Decrease in Noninterest Income; Increase in Noninterest Expenses

Noninterest income was $24.9 million during the second quarter of 2013 compared to $28.3 million during the second quarter of 2012, a decrease of $3.4 million or 12%. For the six-month period ended June 30, noninterest income was $51.3 million in 2013 compared to $51.7 million in 2012, a decrease of $340,000 or 1%. Although noninterest income was negatively affected by decreased securities gains and gains on sale of loans in both the quarterly and six-month comparative periods, these decreases were partially offset by increases in loan servicing income and other fee income categories. Gains on sale of loans totaled $9.1 million during the second quarter of 2013 compared to $12.7 million during the second quarter of 2012, a decrease of $3.6 million or 28%. During the first six months of 2013, gains on sale of loans totaled $19.0 million compared to $21.2 million during the first six months of 2012, a $2.2 million or 10% decrease. Gains on sale of loans result primarily from the gain or loss on sales of mortgage loans into the secondary market, related fees and fair value marks on the associated derivatives. The volume of residential mortgage loans sold totaled $445.5 million during the second quarter of 2013 compared to $360.7 million during the second quarter of 2012, and totaled $870.4 million during the first six months of 2013 compared to $604.6 million during the first six months of 2012. Securities gains totaled $2.1 million during the second quarter of 2013 compared to $5.0 million during the second quarter of 2012, and totaled $5.5 million during the first six months of 2013 compared to $8.9 million during the first six months of 2012. Offsetting, in part, the securities gains during the first six months of 2012 was an impairment loss on securities totaling $981,000 recorded during the first quarter of 2012. Other noninterest income totaled $1.4 million during the first six months of 2013 compared to $2.7 million during the first six months of 2012. Included in other noninterest income during the first quarter of 2012 was $2.0 million in equity earnings which resulted from the sale of two low-income housing projects within partnerships in which Dubuque Bank and Trust Company was a member.

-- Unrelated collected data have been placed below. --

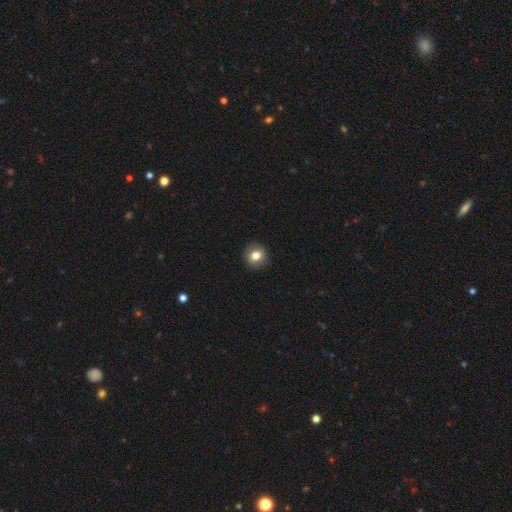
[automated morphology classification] A smooth galaxy with no disk features (78%) that is round (88%).

Vote fractions:
- Smooth or featured? smooth: 78% / featured or disk: 13% / star or artifact: 10%
- How rounded? round: 88% / in between: 11% / cigar-shaped: 1%
- Merging? none: 91% / minor disturbance: 6% / major disturbance: 2% / merger: 1%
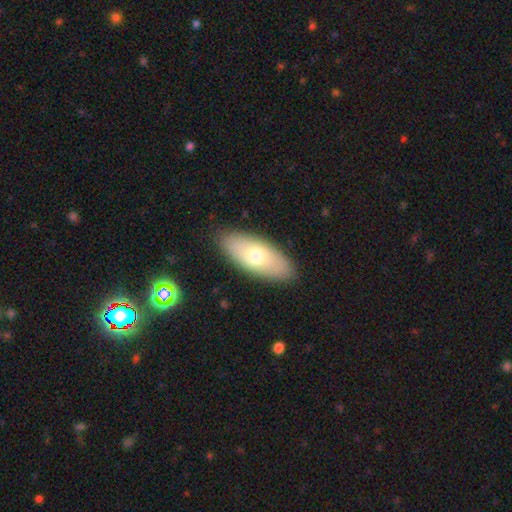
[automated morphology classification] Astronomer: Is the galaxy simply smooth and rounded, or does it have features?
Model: smooth — 69%.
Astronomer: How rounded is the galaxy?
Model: in between — 83%.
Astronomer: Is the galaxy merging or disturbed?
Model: none — 88%.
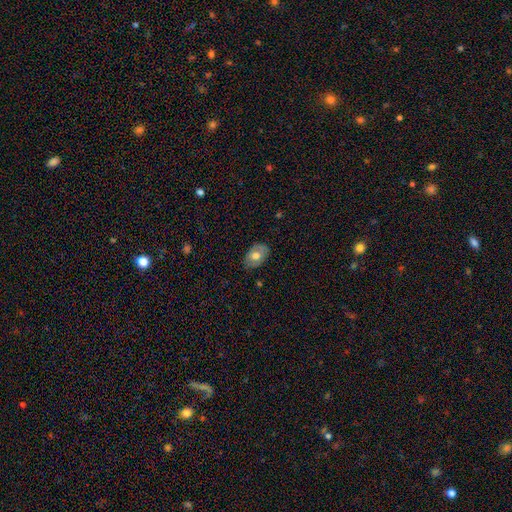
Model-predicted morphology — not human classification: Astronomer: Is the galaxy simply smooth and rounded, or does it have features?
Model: smooth — 62%.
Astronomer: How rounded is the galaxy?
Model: in between — 83%.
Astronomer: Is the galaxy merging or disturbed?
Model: none — 80%.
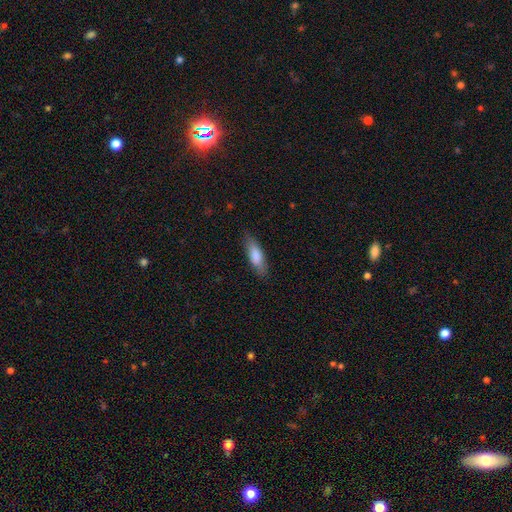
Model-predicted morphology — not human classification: Smooth or featured: smooth — 81% (featured or disk — 13%)
How rounded: in between — 50% (cigar-shaped — 48%)
Merging: none — 81% (minor disturbance — 14%)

Loan servicing income increased $1.0 million or 34% for the second quarter of 2013 as compared to the second quarter of 2012 as mortgage servicing rights income, which is influenced by market interest rates for home mortgage loans and the level of residential loans Heartland originates and sells into the secondary market, increased significantly. For the first six months of 2013 compared to the first six months of 2012, loan servicing income increased $2.7 million or 55%. Loan servicing income also includes the fees collected for the servicing of mortgage loans for others, which is dependent upon the aggregate outstanding balance of these loans, rather than quarterly production and sale of mortgage loans. Fees collected for the servicing of mortgage loans for others were $1.6 million during the second quarter of 2013 compared to $1.0 million during the second quarter of 2012, and $3.0 million during the first six months of 2013 compared to $2.0 million during the first six months of 2012. The portfolio of mortgage loans serviced for others by Heartland totaled $2.70 billion at June 30, 2013, compared to $1.78 billion at June 30, 2012.

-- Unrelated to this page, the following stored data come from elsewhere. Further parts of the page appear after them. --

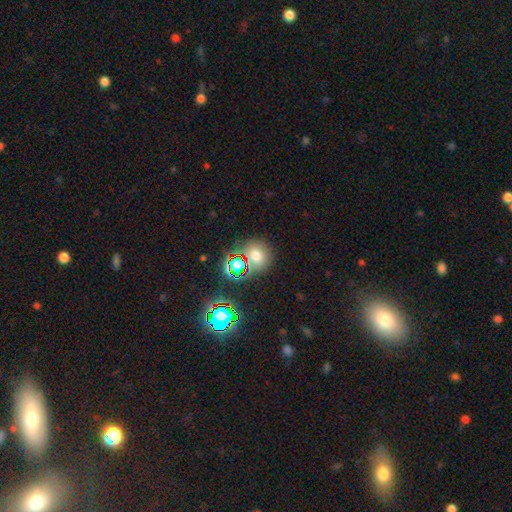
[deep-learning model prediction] This appears to be a smooth galaxy with no disk features (62%) that is round (80%). Merging: none (71%).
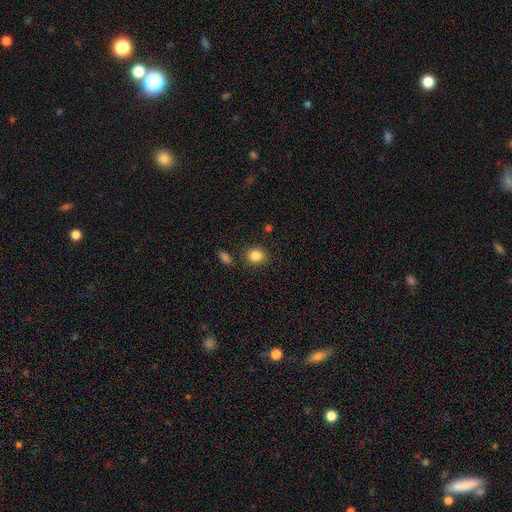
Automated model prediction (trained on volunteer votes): Smooth or featured? smooth (85%)
How rounded? round (70%)
Merging? none (85%)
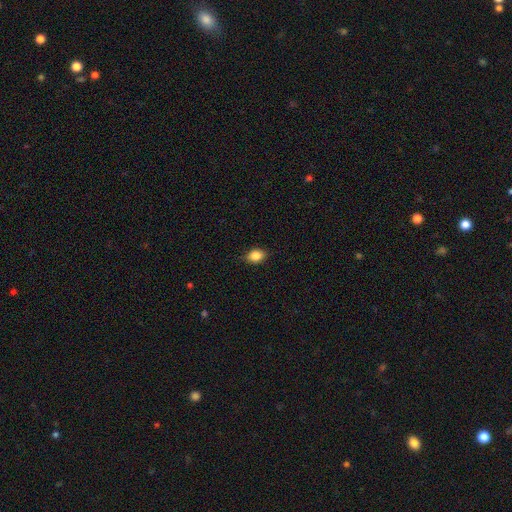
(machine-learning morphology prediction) smooth_or_featured: smooth (p=0.85) [alt: star or artifact p=0.09]
how_rounded: in between (p=0.64) [alt: round p=0.35]
merging: none (p=0.80) [alt: minor disturbance p=0.16]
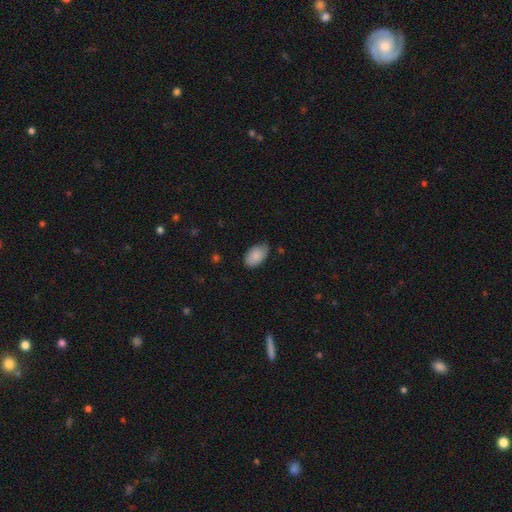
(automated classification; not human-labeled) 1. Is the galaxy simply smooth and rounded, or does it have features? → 88% smooth, 6% star or artifact, 6% featured or disk.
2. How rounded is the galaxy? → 94% in between, 5% round, 1% cigar-shaped.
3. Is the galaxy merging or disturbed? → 71% none, 24% minor disturbance, 3% major disturbance, 1% merger.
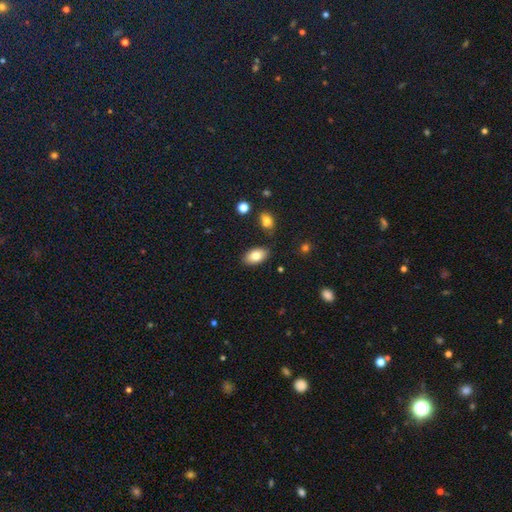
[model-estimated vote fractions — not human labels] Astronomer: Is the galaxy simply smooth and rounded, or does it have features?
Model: smooth — 79%.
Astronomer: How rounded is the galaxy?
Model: in between — 93%.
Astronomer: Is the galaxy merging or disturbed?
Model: none — 84%.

As reflected in the table below, on a sequential quarterly basis, residential mortgage loan originations and the gains on sale of residential mortgage loans and the mortgage servicing rights income they create, decreased in the first two quarters of 2013 as compared to the last two quarters of 2012. These decreases resulted primarily from the seasonality typically experienced in mortgage loan activity during the first quarter of the year, coupled with an increase in residential mortgage loan interest rates. Heartland believes long term success in the mortgage banking business depends on its ability to shift toward the origination of loans for the purchase of new homes versus the refinance of mortgages on existing homes. For the second quarter of 2013, refinancing activity represented 50% of total mortgage loan originations compared to 70% during the first quarter of 2013, 71% during the fourth quarter of 2012, 64% during the third quarter of 2012 and 58% during the second quarter of 2012.

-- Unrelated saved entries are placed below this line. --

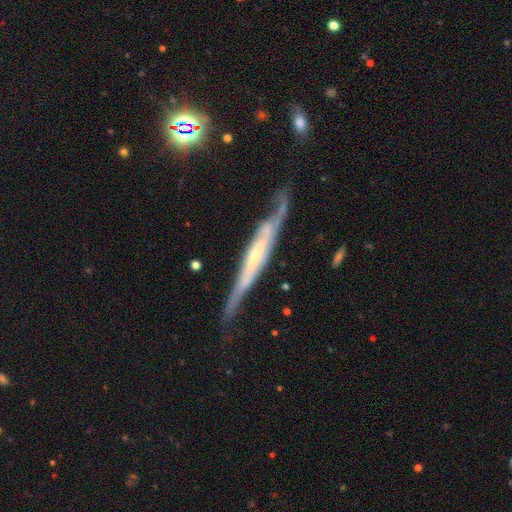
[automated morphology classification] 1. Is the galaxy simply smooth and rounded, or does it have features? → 80% featured or disk, 14% smooth, 6% star or artifact.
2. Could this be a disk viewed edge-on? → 76% yes, 24% no.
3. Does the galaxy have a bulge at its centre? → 49% none, 28% rounded, 23% boxy.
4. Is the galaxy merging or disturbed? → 63% none, 24% minor disturbance, 9% major disturbance, 3% merger.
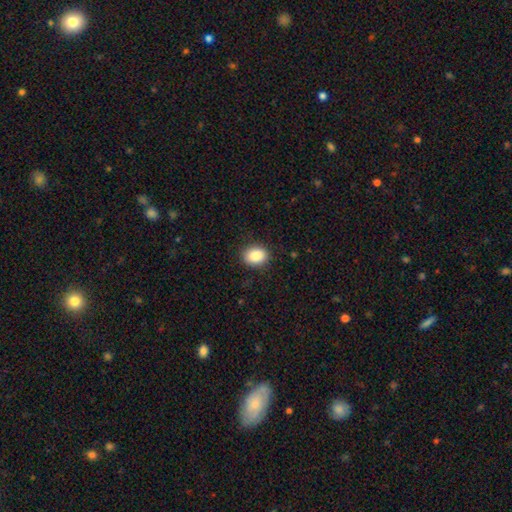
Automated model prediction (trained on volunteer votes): The model was most divided on "how rounded": in between: 60%, round: 39%, cigar-shaped: 1%. More confident: smooth or featured — smooth (88%); merging — none (87%).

The following table summarizes Heartland's residential mortgage loan activity during the most recent five quarters, in thousands:

As Of and For the Quarter Ended

6/30/2013

3/31/2013

12/31/2012

9/30/2012

6/30/2012

Mortgage Servicing Fees

$

1,613

$

1,430

$

1,304

$

1,123

$

1,037

Mortgage Servicing Rights Income

3,965

3,245

3,535

3,316

2,614

Mortgage Servicing Rights Amortization

(1,976

)

(1,761

)

(1,871

)

(1,896

)

(1,112

)

Total Residential Mortgage Loan Servicing Income

$

3,602

$

2,914

$

2,968

$

2,543

$

2,539

Valuation Adjustment on Mortgage Servicing Rights

$

$

496

$

197

$

(493

)

$

(194

)

Gains On Sale of Residential Mortgage Loans

$

9,005

$

9,641

$

13,966

$

13,750

$

12,689

Total Residential Mortgage Loan Applications

$

653,461

$

556,890

$

645,603

$

672,382

$

638,595

Residential Mortgage Loans Originated

$

470,813

$

432,974

$

490,525

$

488,658

$

374,743

Residential Mortgage Loans Sold

$

445,452

$

424,931

$

478,280

$

448,704

$

360,743

Residential Mortgage Loan Servicing Portfolio

$

2,695,484

$

2,349,596

$

2,199,486

$

1,963,567

$

1,776,912

For the second quarter of 2013, noninterest expense totaled $48.8 million, an increase of $7.3 million or 18% from the same quarter of 2012. For the six-month period ended June 30, noninterest expense totaled $95.5 million in 2013 compared to $81.6 million in 2012, a $13.9 million or 17% increase. Contributing to these increases in noninterest expense were a $4.1 million or 16% increase in salaries and employee benefits for the quarter and a $9.9 million or 20% increase for the six-month period, a large portion of which resulted from the expansion of Heartland's residential loan origination operations, with a smaller portion attributable to the additional employees joining Heartland through the acquisitions completed during the last two quarters of 2012. Full-time equivalent employees totaled 1,550 on June 30, 2013, compared to 1,321 on June 30, 2012. Also contributing to the increases in noninterest expense were additional occupancy, furniture and equipment, professional fees and other noninterest expenses.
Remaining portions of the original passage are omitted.